EXTRACTED TEXT:
Part Number: SN3257-Q1
Other Parts Discussed in Thread: TMUX1574

Hi Experts,

Good day.

We intend to use SN3257-Q1 for our signals. Our application has skew requirement between the signals. When I check the datasheet of this switch, there is only NOM value for inter-channel skew. I wonder what is the MAX of the inter-channel skew for TSSSOP and SOT-23. Also, we use multiple switch, and I want to ask what is the device-to-device skew.


Joselito Go
Texas Instruments Customer Support

  • Hey Joselito,

    We don't have that spec'ed definitely so I can't give you a guarantee value but I can provide some of our characterization data on a small number of units. At 25C I'm seeing a delta of about 6ps. So +/-3ps. 

    In general the skew won't vary much at all. It's really the delta in propagation delay, which is a product of the variation in RON and CON. RON for this device is super low. The delta across is <1ohm. The delta RON from char data at 25C looks to be even tighter;  closer to <0.1ps.

EXCERPTED RECORDS:
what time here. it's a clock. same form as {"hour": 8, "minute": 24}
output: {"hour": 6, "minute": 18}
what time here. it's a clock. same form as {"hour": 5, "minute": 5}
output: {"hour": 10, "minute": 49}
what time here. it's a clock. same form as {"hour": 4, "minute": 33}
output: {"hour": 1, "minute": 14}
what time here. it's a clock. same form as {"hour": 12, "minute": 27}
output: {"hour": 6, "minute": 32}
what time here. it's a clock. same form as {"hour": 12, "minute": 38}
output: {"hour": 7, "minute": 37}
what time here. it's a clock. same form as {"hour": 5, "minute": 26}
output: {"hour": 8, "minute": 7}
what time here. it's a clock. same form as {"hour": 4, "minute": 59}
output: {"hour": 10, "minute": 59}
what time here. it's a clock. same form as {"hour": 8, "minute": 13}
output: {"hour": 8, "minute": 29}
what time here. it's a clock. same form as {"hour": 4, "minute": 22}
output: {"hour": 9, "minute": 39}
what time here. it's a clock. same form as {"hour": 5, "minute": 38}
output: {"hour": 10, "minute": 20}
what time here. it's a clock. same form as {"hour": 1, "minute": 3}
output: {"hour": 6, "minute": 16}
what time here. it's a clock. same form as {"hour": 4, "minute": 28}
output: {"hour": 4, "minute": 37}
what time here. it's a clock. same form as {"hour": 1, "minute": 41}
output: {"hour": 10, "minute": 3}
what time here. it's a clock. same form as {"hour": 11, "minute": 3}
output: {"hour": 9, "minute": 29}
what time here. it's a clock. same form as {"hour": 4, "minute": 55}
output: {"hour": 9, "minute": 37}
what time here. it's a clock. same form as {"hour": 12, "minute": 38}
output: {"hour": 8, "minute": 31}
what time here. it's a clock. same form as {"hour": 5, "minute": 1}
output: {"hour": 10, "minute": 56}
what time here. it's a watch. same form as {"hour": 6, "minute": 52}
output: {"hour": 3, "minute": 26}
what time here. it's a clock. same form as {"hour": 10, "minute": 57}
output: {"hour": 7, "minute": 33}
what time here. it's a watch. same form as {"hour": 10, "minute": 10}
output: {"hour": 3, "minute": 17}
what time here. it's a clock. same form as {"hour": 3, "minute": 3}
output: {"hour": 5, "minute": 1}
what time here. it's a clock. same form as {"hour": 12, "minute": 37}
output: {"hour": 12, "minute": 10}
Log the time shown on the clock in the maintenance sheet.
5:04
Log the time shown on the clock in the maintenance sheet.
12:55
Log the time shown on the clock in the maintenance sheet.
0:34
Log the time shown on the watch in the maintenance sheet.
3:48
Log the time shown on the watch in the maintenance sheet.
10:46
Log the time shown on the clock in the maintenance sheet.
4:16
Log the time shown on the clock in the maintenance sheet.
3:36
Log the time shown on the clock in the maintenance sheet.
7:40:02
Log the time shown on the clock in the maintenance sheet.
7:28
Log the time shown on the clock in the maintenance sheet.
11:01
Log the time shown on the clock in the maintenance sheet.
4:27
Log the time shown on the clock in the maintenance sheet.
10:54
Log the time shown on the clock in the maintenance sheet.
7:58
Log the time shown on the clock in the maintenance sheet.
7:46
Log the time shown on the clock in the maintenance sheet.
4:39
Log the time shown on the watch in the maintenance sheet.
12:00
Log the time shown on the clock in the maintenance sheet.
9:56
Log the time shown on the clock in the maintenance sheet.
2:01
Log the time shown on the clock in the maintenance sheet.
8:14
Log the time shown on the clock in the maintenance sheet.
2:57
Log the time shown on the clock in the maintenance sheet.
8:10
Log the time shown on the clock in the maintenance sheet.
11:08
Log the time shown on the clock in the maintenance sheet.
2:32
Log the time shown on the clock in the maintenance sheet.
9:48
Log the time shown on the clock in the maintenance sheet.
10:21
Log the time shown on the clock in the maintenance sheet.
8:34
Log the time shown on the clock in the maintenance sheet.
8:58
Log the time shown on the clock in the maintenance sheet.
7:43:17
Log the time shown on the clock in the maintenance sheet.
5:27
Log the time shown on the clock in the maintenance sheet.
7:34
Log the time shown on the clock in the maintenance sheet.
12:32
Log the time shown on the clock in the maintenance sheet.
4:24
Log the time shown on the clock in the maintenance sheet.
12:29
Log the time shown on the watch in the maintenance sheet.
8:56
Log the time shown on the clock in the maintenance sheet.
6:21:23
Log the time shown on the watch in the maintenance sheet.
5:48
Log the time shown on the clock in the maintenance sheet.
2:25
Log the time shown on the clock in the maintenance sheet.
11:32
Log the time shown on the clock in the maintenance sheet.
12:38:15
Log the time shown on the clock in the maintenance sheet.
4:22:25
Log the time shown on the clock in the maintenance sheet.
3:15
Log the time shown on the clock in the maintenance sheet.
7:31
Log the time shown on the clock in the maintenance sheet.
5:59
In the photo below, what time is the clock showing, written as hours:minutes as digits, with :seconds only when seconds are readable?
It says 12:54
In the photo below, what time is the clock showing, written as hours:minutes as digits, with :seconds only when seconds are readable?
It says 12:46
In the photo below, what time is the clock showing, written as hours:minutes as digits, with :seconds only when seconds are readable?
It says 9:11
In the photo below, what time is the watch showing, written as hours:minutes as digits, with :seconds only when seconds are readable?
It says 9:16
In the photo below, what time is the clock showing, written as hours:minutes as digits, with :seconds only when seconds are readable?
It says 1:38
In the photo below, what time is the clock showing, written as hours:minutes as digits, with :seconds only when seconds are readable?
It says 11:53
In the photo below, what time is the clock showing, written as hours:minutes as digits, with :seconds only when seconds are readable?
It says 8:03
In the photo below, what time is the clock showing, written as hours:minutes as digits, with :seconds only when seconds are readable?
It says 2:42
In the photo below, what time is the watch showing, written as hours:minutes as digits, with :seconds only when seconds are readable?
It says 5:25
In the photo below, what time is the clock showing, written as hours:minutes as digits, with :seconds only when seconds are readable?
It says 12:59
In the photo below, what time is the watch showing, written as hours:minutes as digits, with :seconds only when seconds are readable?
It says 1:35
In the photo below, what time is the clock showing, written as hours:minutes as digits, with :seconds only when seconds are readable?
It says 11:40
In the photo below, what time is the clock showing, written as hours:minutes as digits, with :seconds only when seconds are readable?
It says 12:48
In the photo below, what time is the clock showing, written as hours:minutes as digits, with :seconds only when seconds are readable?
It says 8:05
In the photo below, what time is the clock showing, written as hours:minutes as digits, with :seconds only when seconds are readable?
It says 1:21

DIRECTIONS:
1. Answer these about the SN3257-Q1 skew thread:
(a) Which other part number is listed as discussed in the thread?
(b) What kind of value does the datasheet give for inter-channel skew?
(c) What delta does the characterization data show at 25C?
2. Transcribe the SN3257-Q1 skew thread word for word, everything from "Joselito Go" down to "6ps. So +/-3ps.".

WORKED ANSWERS:
1.
(a) TMUX1574
(b) Only a NOM value
(c) About 6ps, so +/-3ps

2.
Joselito Go
Texas Instruments Customer Support

  • Hey Joselito,

    We don't have that spec'ed definitely so I can't give you a guarantee value but I can provide some of our characterization data on a small number of units. At 25C I'm seeing a delta of about 6ps. So +/-3ps.